This post is a response to a question posed in its complete format: “One of the arguments against universal health coverage in America is that we are giving poor people something for nothing. So how are European countries able to avoid this while offering universal health coverage?”
They don’t avoid that, but those who argue against universal healthcare are more fixated on hating the poor than they are on understanding how “giving the poor something for nothing” results in superior healthcare at half the cost for themselves.
The cost-based mentality is surprisingly dumb when they can’t comprehend how much they can save when considering expenditures as investments rather than losses.
It is precisely this thinking that Donald Trump has been leveraging to send the nation into a recession.
Conservative thinking tends to be so very short-sighted that when they claim to be fiscally responsible, all they’re doing is showing the world they’re incapable of stimulating growth.
Conservative thinking about healthcare epitomizes their fiscal incompetence.
Fiscal issues are entirely based on a revenue versus costs model, but conservatives seem capable of understanding only one column on their balance sheet.
The capacity for creativity is why liberals excel in the revenue generation side of the balance sheet. Conservatives could learn some valuable lessons about fiscal competence from liberals if they weren’t so close-minded and filled with hateful bigotry.
Caring for the poor is how we bring out the best for everyone at the lowest cost.
It should not be a business because it’s a public service, just like the military and the police… just like education should be.
When public services are operated with a profit-driven mindset, they deviate from their intended purpose, becoming corrupt and inefficient. This distortion invariably leads to their failure to serve the people.
Some things should never be run as businesses because their priorities are not profits but service, a value inherent to and critical for delivering effective public services.
It’s a fundamental truth that the primary goal of any business is profit. However, this profit-driven approach is incompatible with providing high-quality service. The two cannot coexist.
In business, one can choose only two out of three options between speed, price, and quality. It is a business mantra that recognizes you can only provide some of the three.
People who fail to understand business also fail to understand community development because you can’t provide a high-quality public service if profit is involved in any capacity. It is for this reason that all election campaigns should be publicly funded instead of privately financed for the profiteers who have corrupted the political landscape while transforming the nation into a fascist corporatocracy.
Restraining corruption within the political landscape demands a wall between business and state in the same fashion that a wall should exist between church and state. As institutions, they should not directly influence the other two’s nature, shape, or operation.
Corporations are medieval institutions based on authoritarian structures. Because of that, they cannot help but corrupt democracies, just like churches are also authoritarian structures capable only of corrupting the operations of a state.
The only efficient and effective way to operate a national healthcare system is to provide high quality at the lowest cost. The only way to achieve that goal is to pool all resources together and leverage a basic economic strategy called “economy of scale.”
As a citizen and a consumer, you apply that same strategy each time you buy something in bulk.

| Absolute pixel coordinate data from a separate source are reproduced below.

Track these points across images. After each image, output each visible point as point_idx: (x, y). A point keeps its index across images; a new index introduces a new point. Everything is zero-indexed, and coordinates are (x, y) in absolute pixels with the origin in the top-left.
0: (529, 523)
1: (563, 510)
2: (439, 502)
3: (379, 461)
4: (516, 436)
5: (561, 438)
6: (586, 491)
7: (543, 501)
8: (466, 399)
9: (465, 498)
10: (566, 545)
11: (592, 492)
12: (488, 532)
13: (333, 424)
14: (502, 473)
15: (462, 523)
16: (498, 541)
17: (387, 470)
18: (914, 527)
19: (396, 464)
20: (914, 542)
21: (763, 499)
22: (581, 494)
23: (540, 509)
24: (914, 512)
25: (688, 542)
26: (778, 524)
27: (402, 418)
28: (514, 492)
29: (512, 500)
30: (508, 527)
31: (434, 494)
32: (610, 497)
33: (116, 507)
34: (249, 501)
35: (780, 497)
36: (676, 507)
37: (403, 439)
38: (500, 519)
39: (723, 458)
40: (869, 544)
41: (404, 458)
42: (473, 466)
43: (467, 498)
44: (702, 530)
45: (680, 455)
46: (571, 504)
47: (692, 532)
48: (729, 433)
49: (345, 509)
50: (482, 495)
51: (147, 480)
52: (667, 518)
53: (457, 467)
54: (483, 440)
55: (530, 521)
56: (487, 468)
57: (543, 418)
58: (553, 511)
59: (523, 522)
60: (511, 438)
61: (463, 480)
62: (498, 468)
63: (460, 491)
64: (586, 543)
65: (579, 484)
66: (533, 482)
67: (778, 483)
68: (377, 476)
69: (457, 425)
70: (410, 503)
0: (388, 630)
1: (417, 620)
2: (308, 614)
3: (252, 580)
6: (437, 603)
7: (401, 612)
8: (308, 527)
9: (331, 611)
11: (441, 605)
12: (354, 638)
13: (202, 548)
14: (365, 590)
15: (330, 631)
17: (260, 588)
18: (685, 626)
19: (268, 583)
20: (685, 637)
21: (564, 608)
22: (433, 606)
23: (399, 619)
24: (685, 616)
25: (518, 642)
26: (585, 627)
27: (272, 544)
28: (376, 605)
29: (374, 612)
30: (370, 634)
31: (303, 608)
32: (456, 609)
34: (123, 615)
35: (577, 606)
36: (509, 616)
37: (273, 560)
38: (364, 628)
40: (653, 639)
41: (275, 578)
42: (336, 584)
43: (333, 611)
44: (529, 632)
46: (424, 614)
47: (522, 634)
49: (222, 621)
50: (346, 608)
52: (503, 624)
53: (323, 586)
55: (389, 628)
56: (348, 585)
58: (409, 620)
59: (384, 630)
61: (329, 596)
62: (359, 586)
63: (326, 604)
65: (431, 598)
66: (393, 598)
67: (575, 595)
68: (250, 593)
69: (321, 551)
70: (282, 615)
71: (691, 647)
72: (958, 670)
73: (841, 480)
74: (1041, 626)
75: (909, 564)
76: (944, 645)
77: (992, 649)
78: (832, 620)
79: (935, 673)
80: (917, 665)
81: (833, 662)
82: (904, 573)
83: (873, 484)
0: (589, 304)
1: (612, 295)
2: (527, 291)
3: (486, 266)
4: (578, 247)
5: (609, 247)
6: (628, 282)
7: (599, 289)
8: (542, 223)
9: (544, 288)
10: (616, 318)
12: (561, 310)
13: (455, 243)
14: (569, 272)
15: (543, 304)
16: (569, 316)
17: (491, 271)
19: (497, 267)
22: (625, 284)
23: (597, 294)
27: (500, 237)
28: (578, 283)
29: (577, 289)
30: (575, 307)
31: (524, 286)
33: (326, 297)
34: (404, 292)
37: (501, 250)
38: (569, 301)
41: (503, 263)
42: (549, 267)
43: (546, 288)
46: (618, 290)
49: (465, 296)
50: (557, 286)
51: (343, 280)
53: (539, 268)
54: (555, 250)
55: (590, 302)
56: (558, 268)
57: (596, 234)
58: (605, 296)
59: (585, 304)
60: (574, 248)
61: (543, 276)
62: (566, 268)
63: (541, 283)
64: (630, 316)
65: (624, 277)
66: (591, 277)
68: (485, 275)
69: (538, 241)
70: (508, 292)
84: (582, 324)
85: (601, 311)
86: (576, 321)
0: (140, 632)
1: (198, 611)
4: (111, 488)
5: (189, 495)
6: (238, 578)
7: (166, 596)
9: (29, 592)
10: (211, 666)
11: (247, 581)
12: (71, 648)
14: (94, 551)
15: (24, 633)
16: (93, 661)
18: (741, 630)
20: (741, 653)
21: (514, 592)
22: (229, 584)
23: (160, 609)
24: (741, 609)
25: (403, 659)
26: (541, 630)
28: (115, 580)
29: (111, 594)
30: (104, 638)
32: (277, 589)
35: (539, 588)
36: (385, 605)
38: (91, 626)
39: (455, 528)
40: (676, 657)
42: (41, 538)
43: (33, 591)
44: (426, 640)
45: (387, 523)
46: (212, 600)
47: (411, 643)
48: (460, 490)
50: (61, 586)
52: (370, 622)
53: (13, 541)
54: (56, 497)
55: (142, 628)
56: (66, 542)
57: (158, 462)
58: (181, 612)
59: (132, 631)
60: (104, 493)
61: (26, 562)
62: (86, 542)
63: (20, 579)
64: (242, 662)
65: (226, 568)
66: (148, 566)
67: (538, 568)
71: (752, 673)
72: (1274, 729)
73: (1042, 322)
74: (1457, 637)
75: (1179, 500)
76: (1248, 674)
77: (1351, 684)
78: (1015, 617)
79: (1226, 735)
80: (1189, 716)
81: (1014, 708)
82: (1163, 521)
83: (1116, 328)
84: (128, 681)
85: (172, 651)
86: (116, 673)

This isn’t rocket science, and the fact that the U.S. still can’t get its act together to do the right thing for its citizens is a testament to how badly corrupted by billionaires the nation has become.
The fact is that billionaires have invested a lot of money in programming people to believe the government is inefficient. The truth, however, is that all organizations become inefficient the larger they become.
The real solution to many problems the U.S. and the world are struggling with is acknowledging that “too big to fail” means “too big to exist.” No multinational corporation should exist today. No centibillionaires should exist today.
We’ve made a horrendous error in judgment by allowing power to be concentrated in the hands of the few. The consequence of that corruption is that a majority are now struggling needlessly when they were prospering only a few decades ago.
Community development is a service we provide for each other as part of the social contract.
There are plenty of opportunities outside of community service to make profits. There is no justification for turning every waking moment into a monetization opportunity — for anyone- and creating a culture in which that’s the expectation, which is a dysphoric consequence of a dysfunctional state of being that will sustain itself indefinitely.
As we have entered the late stages of capitalism, we can either adjust course toward a healthier and sustainable existence, or we will invite chaos into all our lives. We can stave that off by simply adjusting our biases. The first bias to change is acknowledging that healthcare is NOT a business.
Plenty of for-profit business opportunities exist within an endeavour as massive as healthcare. Like any non-profit enterprise working within a zero-based budget context, private industries are still free to operate on a for-profit basis. For a service as massive as a national healthcare system, that presents an incredible array of opportunities for innovation and competition by and between for-profit industries. The critical difference is that the decision-making body or board governing the healthcare operation isn’t distracted from providing essential services by a for-profit mandate.
There exists neither a need nor justification for basing the service provided to save lives on catering to a profit motive. It’s the worst way to serve a public with an inferior service at a cost that’s much more excessive than money because the price includes the lives of innocent people who are unfairly and unnecessarily made desperate to survive.